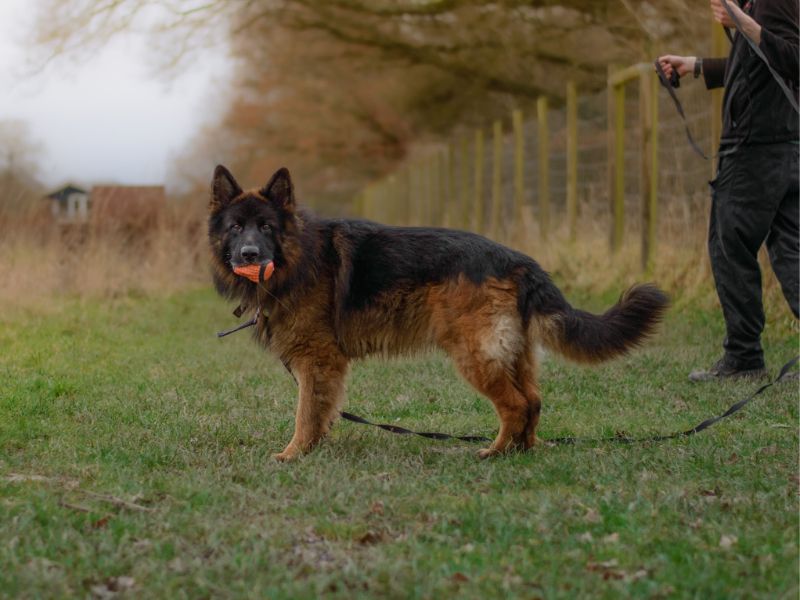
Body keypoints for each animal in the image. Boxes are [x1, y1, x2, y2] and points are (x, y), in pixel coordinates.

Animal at [208, 164, 668, 460]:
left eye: (266, 227)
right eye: (236, 227)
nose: (249, 254)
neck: (298, 256)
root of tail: (519, 260)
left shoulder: (317, 361)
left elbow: (305, 413)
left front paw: (293, 454)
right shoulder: (323, 366)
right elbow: (320, 412)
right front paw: (314, 448)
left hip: (474, 355)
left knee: (516, 405)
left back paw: (496, 452)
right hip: (513, 354)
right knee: (534, 400)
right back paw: (524, 451)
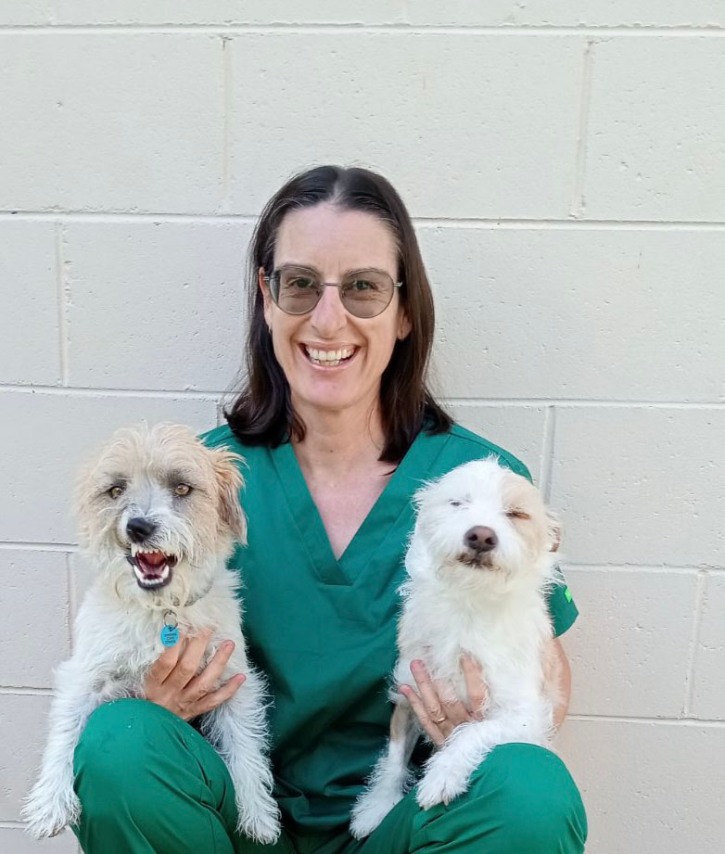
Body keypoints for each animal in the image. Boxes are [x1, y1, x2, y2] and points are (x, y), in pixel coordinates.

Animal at [21, 424, 278, 844]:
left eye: (182, 488)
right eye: (115, 490)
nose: (138, 527)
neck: (161, 611)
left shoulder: (233, 678)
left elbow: (245, 743)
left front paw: (258, 812)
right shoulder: (85, 675)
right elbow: (64, 729)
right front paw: (50, 802)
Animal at [350, 458, 560, 840]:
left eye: (515, 514)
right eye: (458, 503)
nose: (481, 535)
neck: (469, 604)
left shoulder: (526, 716)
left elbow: (473, 731)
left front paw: (443, 775)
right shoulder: (409, 696)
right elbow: (393, 757)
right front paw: (377, 806)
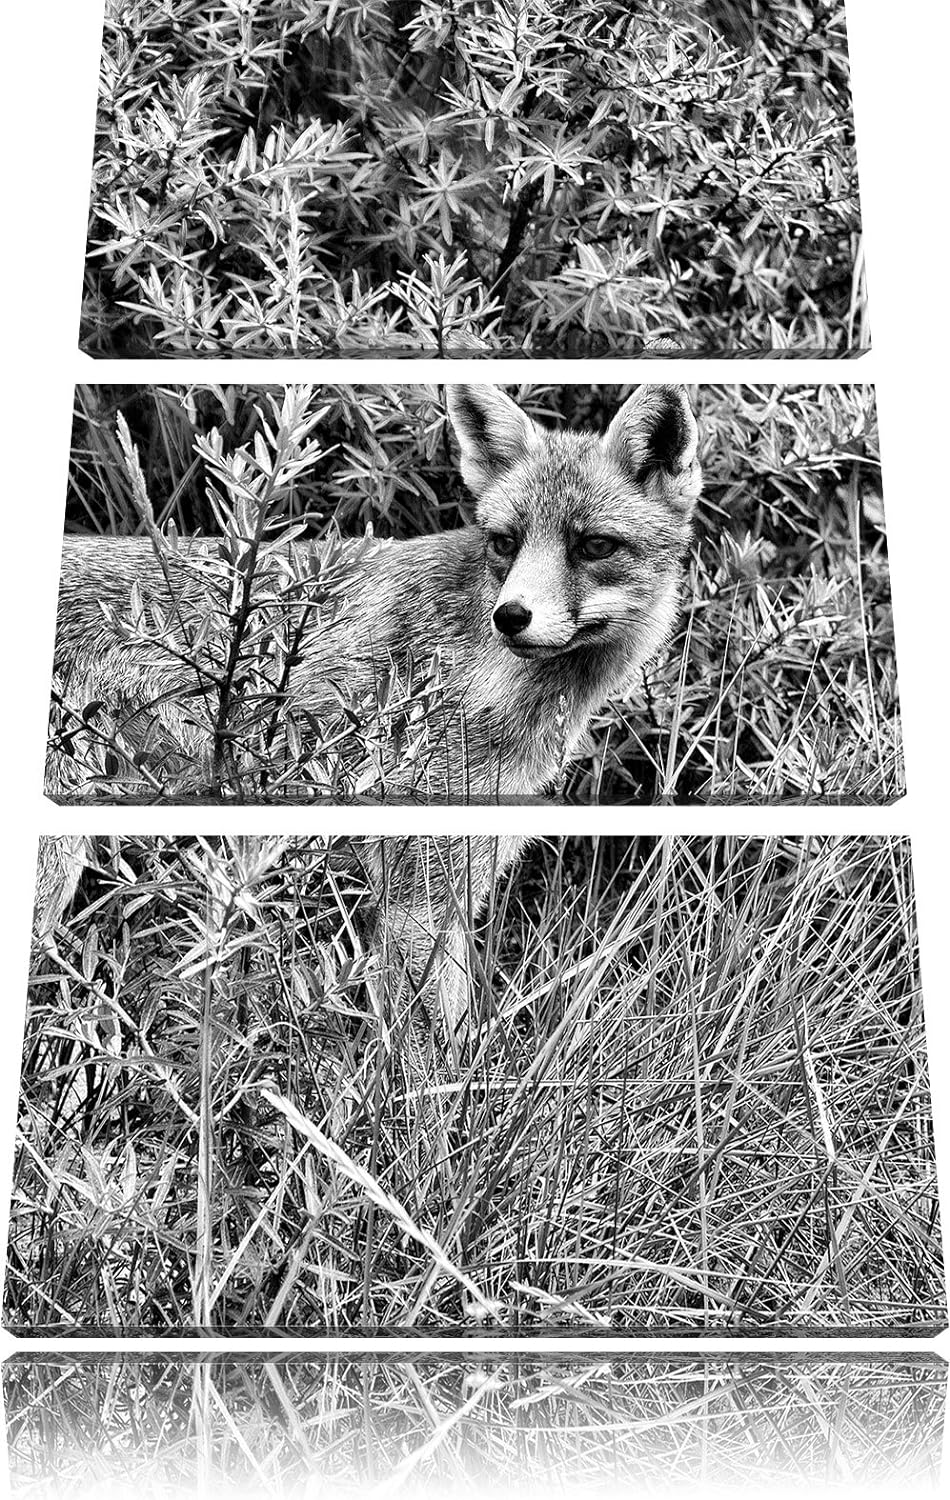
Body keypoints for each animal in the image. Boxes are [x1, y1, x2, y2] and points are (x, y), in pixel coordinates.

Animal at [38, 384, 702, 1036]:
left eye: (594, 546)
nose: (511, 616)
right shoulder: (416, 892)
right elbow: (430, 1048)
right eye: (505, 543)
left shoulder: (454, 881)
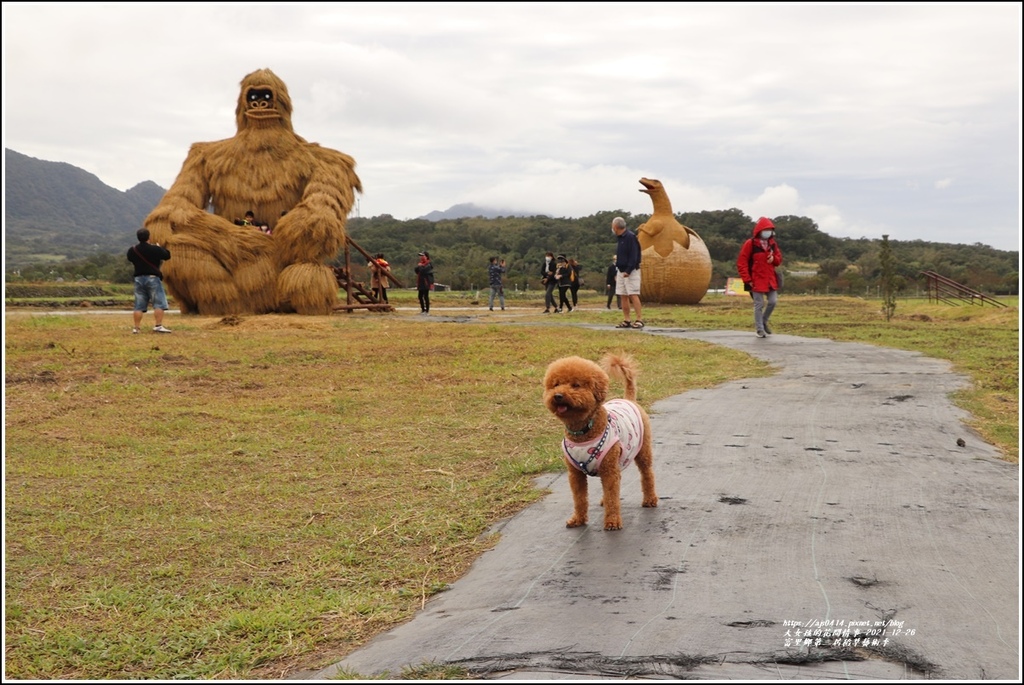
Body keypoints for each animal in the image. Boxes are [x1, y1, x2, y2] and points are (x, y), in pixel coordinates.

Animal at [540, 352, 659, 528]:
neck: (584, 431)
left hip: (642, 451)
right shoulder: (575, 474)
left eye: (576, 385)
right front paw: (578, 519)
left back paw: (650, 499)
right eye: (556, 384)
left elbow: (612, 496)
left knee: (647, 474)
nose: (558, 396)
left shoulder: (609, 469)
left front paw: (612, 521)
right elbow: (580, 499)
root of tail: (629, 399)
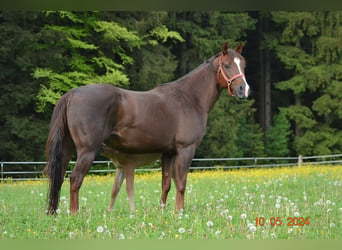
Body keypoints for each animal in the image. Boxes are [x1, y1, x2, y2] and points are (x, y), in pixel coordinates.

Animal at [45, 41, 250, 215]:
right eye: (226, 65)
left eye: (243, 65)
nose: (243, 89)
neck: (189, 98)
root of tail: (73, 93)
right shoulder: (185, 149)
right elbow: (181, 183)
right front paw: (180, 212)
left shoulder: (168, 153)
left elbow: (166, 184)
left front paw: (163, 212)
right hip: (87, 151)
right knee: (75, 179)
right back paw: (74, 213)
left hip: (67, 149)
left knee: (59, 178)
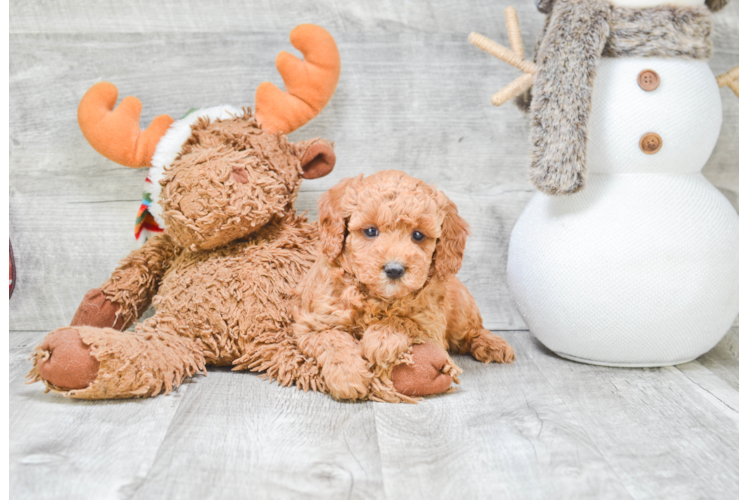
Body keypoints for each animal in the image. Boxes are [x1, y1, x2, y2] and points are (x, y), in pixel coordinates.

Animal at [292, 172, 516, 402]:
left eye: (418, 235)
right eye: (370, 231)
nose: (394, 269)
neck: (377, 297)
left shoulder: (431, 323)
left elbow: (404, 320)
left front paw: (381, 341)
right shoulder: (314, 322)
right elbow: (331, 338)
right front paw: (348, 375)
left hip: (462, 308)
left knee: (471, 330)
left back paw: (492, 344)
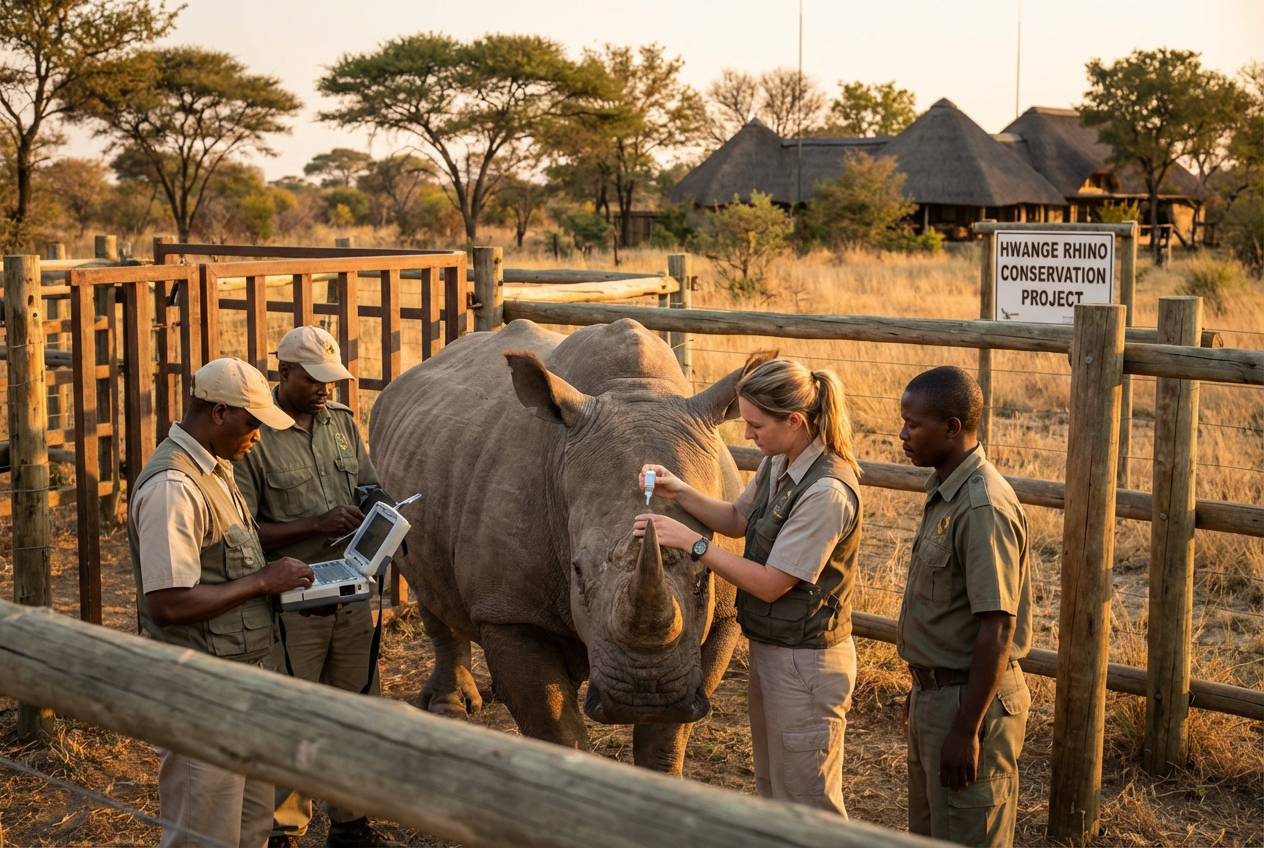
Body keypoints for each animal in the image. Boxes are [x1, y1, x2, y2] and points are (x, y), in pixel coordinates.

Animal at [369, 318, 759, 774]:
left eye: (704, 577)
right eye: (577, 570)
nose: (645, 694)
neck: (634, 388)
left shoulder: (723, 617)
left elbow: (666, 739)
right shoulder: (511, 611)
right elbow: (555, 728)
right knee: (424, 581)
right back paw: (450, 708)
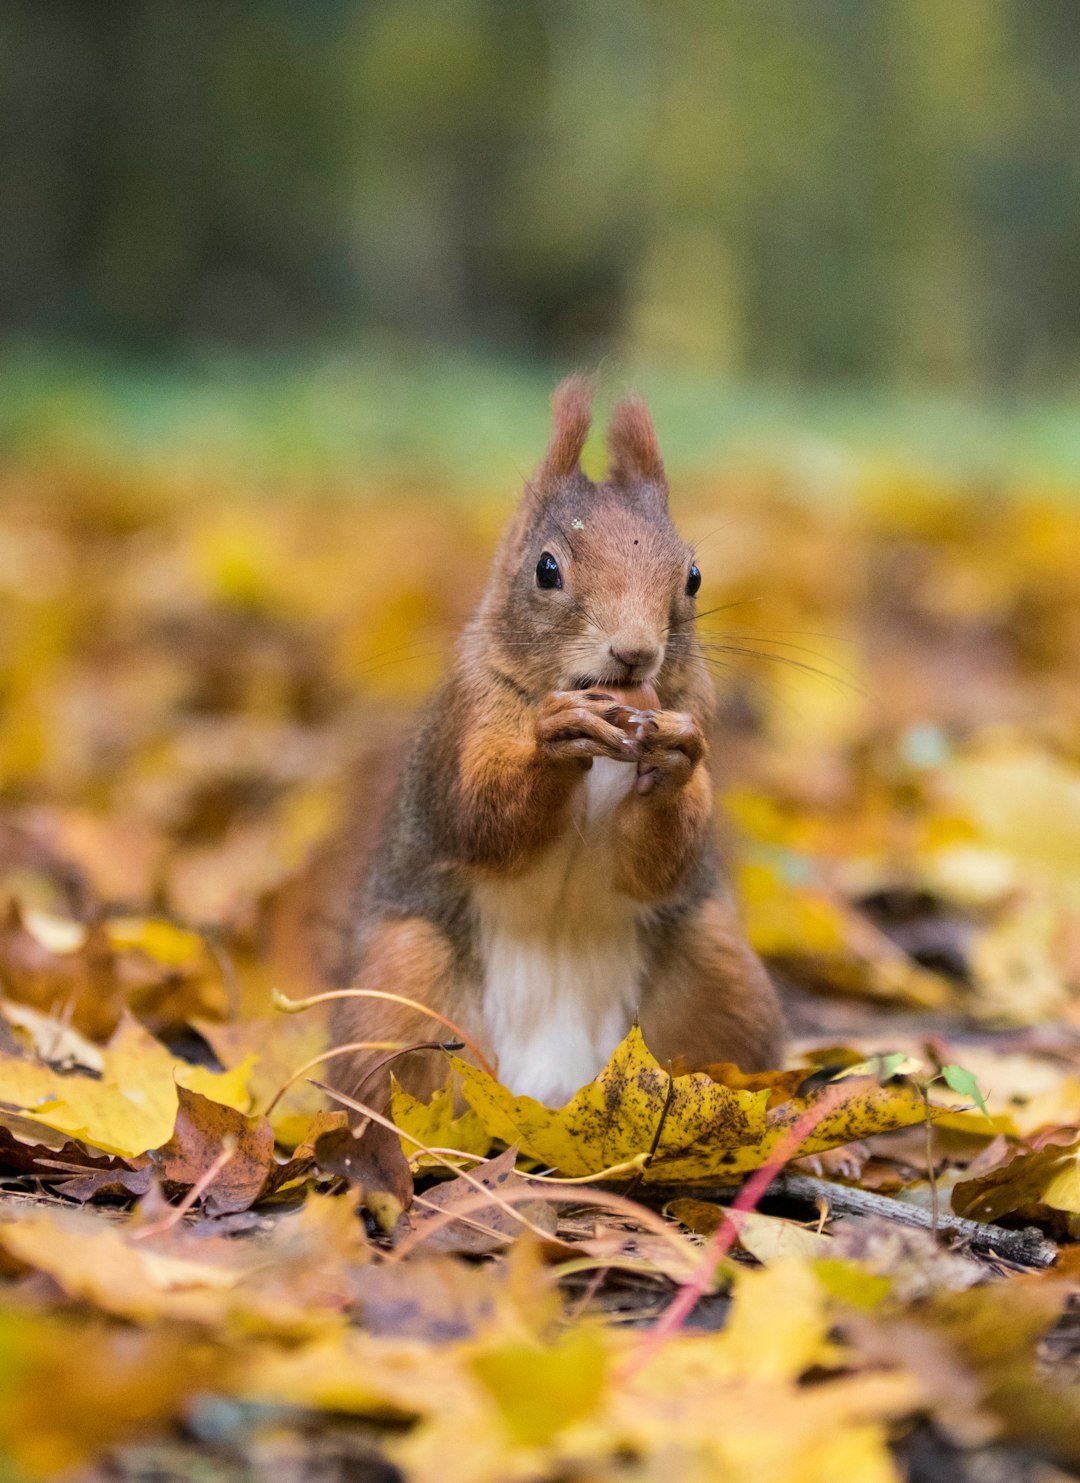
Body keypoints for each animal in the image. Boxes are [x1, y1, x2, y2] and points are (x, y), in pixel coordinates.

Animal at [324, 376, 783, 1109]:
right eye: (545, 569)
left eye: (693, 577)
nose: (634, 651)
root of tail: (553, 1098)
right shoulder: (466, 714)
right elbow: (481, 818)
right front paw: (556, 738)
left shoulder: (697, 711)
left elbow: (658, 863)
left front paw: (677, 760)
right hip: (401, 991)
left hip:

=-=-=-=-=

_Work to complete:_
Line by line, reproduce the material above exactly, leaving each picture out.

_Task response:_
Body keypoints for each animal in the image. Boxes are [x1, y1, x2, y2] and points are (x, y), in pixel coordinates.

Animal at [208, 164, 668, 460]:
left eye: (266, 227)
right eye: (236, 227)
nose: (249, 254)
neck: (298, 256)
root of tail: (519, 260)
left shoulder: (317, 361)
left elbow: (305, 413)
left front paw: (293, 454)
right shoulder: (323, 366)
right elbow: (320, 412)
right front paw: (314, 448)
left hip: (474, 355)
left knee: (516, 405)
left back paw: (496, 452)
right hip: (513, 354)
right knee: (534, 400)
right back paw: (524, 451)
Body keypoints for each animal in the image. Boxes are [x1, y1, x2, y2] and points are (x, y), in pixel coordinates.

Animal at [21, 424, 278, 844]:
left eye: (182, 488)
right eye: (115, 490)
nose: (138, 527)
neck: (161, 611)
left shoulder: (233, 678)
left elbow: (245, 743)
left front paw: (258, 812)
right shoulder: (85, 675)
right elbow: (64, 729)
right front paw: (50, 802)
Animal at [350, 458, 560, 840]:
left eye: (515, 514)
right eye: (458, 503)
nose: (481, 535)
neck: (469, 604)
left shoulder: (526, 716)
left elbow: (473, 731)
left front paw: (443, 775)
right shoulder: (409, 696)
right elbow: (393, 757)
right front paw: (377, 806)
Body keypoints for each animal in the image. Boxes are [x1, y1, x2, y2] and points are (x, y), in pixel coordinates.

Animal at [38, 384, 702, 1036]:
left eye: (594, 546)
nose: (511, 616)
right shoulder: (416, 892)
right elbow: (430, 1048)
right eye: (505, 543)
left shoulder: (454, 881)
Body keypoints for each animal in the image. Boxes are [x1, y1, x2, y2] and points are (x, y), in pixel coordinates.

Animal at [540, 352, 659, 528]:
neck: (584, 431)
left hip: (642, 451)
right shoulder: (575, 474)
left eye: (576, 385)
right front paw: (578, 519)
left back paw: (650, 499)
right eye: (556, 384)
left elbow: (612, 496)
left knee: (647, 474)
nose: (558, 396)
left shoulder: (609, 469)
left front paw: (612, 521)
right elbow: (580, 499)
root of tail: (629, 399)
Body keypoints for each animal in the image. Boxes are [x1, y1, x2, y2] and points are (x, y), in pixel coordinates.

Animal at [45, 41, 250, 215]:
right eye: (226, 65)
left eye: (243, 65)
nose: (243, 89)
neck: (189, 98)
root of tail: (73, 93)
right shoulder: (185, 149)
right elbow: (181, 183)
right front paw: (180, 212)
left shoulder: (168, 153)
left elbow: (166, 184)
left front paw: (163, 212)
right hip: (87, 151)
right knee: (75, 179)
right back paw: (74, 213)
left hip: (67, 149)
left knee: (59, 178)
Body keypoints for each animal in the image. Boxes are [x1, y1, x2, y2] and points are (x, y), in pixel coordinates.

Animal at [292, 172, 516, 402]:
left eye: (418, 235)
right eye: (370, 231)
nose: (394, 269)
neck: (377, 297)
left shoulder: (431, 323)
left elbow: (404, 320)
left front paw: (381, 341)
right shoulder: (314, 322)
right elbow: (331, 338)
right front paw: (348, 375)
left hip: (462, 308)
left knee: (471, 330)
left back paw: (492, 344)
Body keypoints for each animal in the image. Boxes are [x1, y1, x2, y2] and points are (x, y), in pixel coordinates.

Animal at [369, 318, 759, 774]:
left eye: (704, 577)
right eye: (577, 570)
nose: (645, 694)
neck: (634, 388)
left shoulder: (723, 617)
left elbow: (666, 739)
right shoulder: (511, 611)
right elbow: (555, 728)
right knee: (424, 581)
right back paw: (450, 708)
Body keypoints for each animal in the image. Boxes are [x1, y1, x2, y2] and points are (x, y), in pixel coordinates.

Animal at [324, 376, 783, 1109]:
right eye: (545, 569)
left eye: (693, 577)
nose: (634, 651)
root of tail: (553, 1098)
right shoulder: (466, 714)
right elbow: (481, 818)
right front paw: (556, 738)
left shoulder: (697, 711)
left elbow: (658, 863)
left front paw: (677, 760)
right hip: (401, 991)
left hip:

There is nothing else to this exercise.